◆ WORK REQUEST: Count the lines of the material that contain the string "сайте", and state only the resulting number.

◆ INFORMATION:
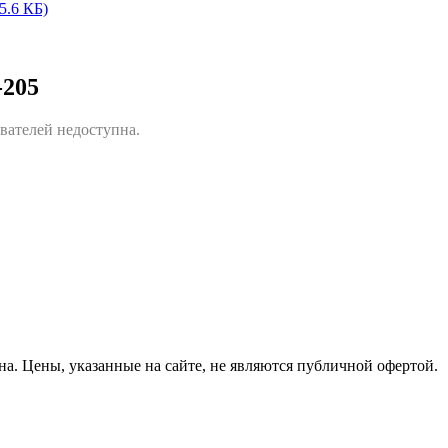
85.6 КБ)
-205
вателей недоступна.
на.
Цены, указанные на сайте, не являются публичной офертой.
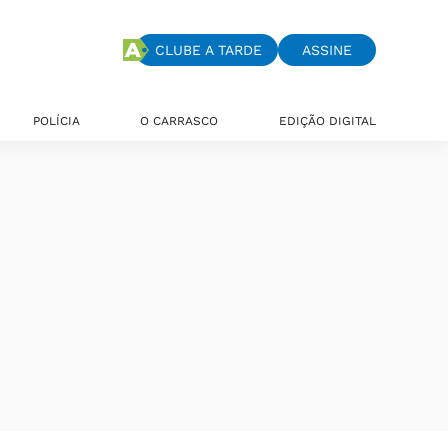
CLUBE A TARDE
ASSINE
POLÍCIA
O CARRASCO
EDIÇÃO DIGITAL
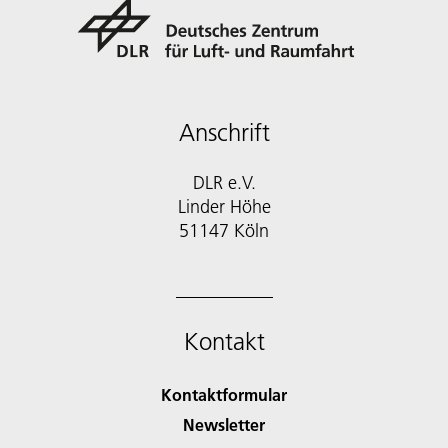
Anschrift
DLR e.V.
Linder Höhe
51147 Köln
Kontakt
Kontaktformular
Newsletter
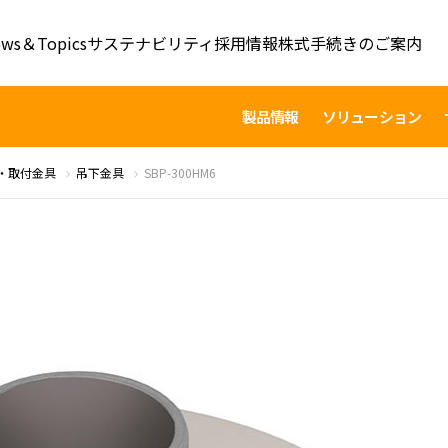
ws＆Topics
サステナビリティ
採用情報
株式手続きのご案内
製品情報
ソリューション
・取付金具
吊下金具
SBP-300HM6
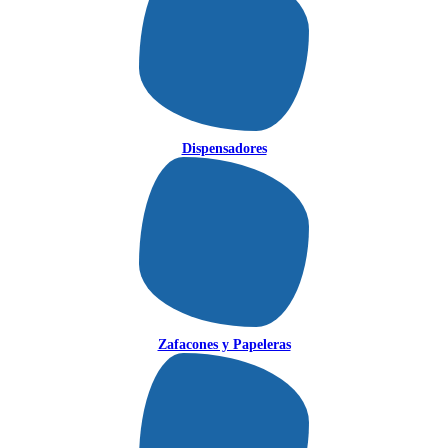
Dispensadores
Zafacones y Papeleras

◆ OUTPUT FOR THIS TASK: 1